Bilim camiasında projeye yönelik hem büyük bir beklenti hem de ihtiyatlı görüşler bulunuyor. Proje ekibinde yer almamasına rağmen, Francis Crick Enstitüsü’nden ödüllü genetikçi Robin Lovell-Badge, “Bir şeyi gerçekten anlamanın yolu onu sıfırdan inşa edebilmekten geçer” sözleriyle girişime olan desteğini belirtti. Bununla birlikte Lovell-Badge, insan genomunun muazzam karmaşıklığı nedeniyle bu tür bir sentezin başarıya ulaşmasının önünde hâlâ önemli engeller olduğunu da sözlerine ekledi.
Projenin ölçeğini anlamak için mevcut başarılarla karşılaştırmak gerekiyor. Şimdiye dek laboratuvarda baştan sona sentezlenen en kompleks genom, yalnızca 12 milyon baz çiftine sahip tek hücreli bir organizmaya aitti. Buna karşılık, insan genomu 46 kromozom üzerinde dağılmış toplam 3 milyar baz çifti barındırıyor ve bir insan vücudu ortalama 30 trilyon hücreden meydana geliyor. Bu rakamlar, projenin neden tarihteki en iddialı genetik mühendislik girişimlerinden biri olarak kabul edildiğini ortaya koyuyor.
Lovell-Badge, projenin sınırlarını ve hedeflerini net bir şekilde çizerek şunları belirtti: “Sentetik insan kromozomları oluşturmak şu anda pek olası görünmese de, laboratuvar ortamında verimli şekilde büyüyebilecek sentetik hücreler üretmek gelecekte mümkün olabilir. Ancak sentetik insanlar yaratmak gibi bir hedef kesinlikle söz konusu değil; bu hem teknik olarak imkânsız hem de son derece güvensiz olur.”
Genetik alanındaki bu tür ilerlemelerin, “tasarım bebekler” veya öjeni gibi hassas konuları yeniden gündeme getirebileceği endişesiyle, SynHG ekibi proaktif bir yaklaşım benimsiyor. Bu çerçevede, projenin etik, yasal ve sosyal sonuçlarını ele almak amacıyla akademisyenler, sivil toplum örgütleri, endüstri temsilcileri ve politika yapıcılarla iş birliği içinde olduklarını duyurdular.
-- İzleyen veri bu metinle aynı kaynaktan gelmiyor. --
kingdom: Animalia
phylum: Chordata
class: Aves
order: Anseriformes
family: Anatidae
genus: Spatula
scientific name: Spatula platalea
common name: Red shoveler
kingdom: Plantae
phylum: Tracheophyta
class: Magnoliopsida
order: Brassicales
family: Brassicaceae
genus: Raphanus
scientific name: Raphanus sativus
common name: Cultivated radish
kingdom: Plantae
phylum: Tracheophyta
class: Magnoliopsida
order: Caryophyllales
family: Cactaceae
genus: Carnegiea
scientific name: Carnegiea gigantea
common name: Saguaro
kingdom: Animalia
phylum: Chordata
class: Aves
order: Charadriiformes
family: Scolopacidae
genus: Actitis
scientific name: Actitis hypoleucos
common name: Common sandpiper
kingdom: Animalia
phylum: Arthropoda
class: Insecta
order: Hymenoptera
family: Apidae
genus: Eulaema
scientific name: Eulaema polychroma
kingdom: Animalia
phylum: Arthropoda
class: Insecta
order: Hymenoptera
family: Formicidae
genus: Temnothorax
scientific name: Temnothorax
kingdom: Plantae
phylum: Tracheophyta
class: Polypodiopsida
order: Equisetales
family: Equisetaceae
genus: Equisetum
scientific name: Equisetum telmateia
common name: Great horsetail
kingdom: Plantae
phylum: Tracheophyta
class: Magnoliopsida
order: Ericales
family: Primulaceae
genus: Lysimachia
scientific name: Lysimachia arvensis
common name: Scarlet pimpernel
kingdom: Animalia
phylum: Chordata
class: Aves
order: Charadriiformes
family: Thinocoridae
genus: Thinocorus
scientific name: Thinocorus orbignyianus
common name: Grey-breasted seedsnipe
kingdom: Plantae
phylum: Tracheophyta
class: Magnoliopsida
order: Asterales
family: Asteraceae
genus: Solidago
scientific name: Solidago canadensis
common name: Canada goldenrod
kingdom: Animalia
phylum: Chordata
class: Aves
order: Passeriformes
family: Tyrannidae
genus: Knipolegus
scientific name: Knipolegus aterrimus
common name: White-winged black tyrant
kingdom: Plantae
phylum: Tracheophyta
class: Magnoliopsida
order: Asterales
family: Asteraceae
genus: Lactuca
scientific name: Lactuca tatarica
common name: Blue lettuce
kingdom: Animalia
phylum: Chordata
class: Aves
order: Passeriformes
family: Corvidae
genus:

Genetik hastalıklar üzerine odaklanan Progress Educational Trust (PET) isimli yardım kuruluşunun direktörü Sarah Norcross da şeffaflığın önemini vurgulayarak şu ifadeleri kullandı: “Bu tür çalışmaların tartışmasız olmadığını kabul etmeliyiz. Araştırmacılarla halkın açık ve karşılıklı bir iletişim içinde olması hayati önem taşıyor.”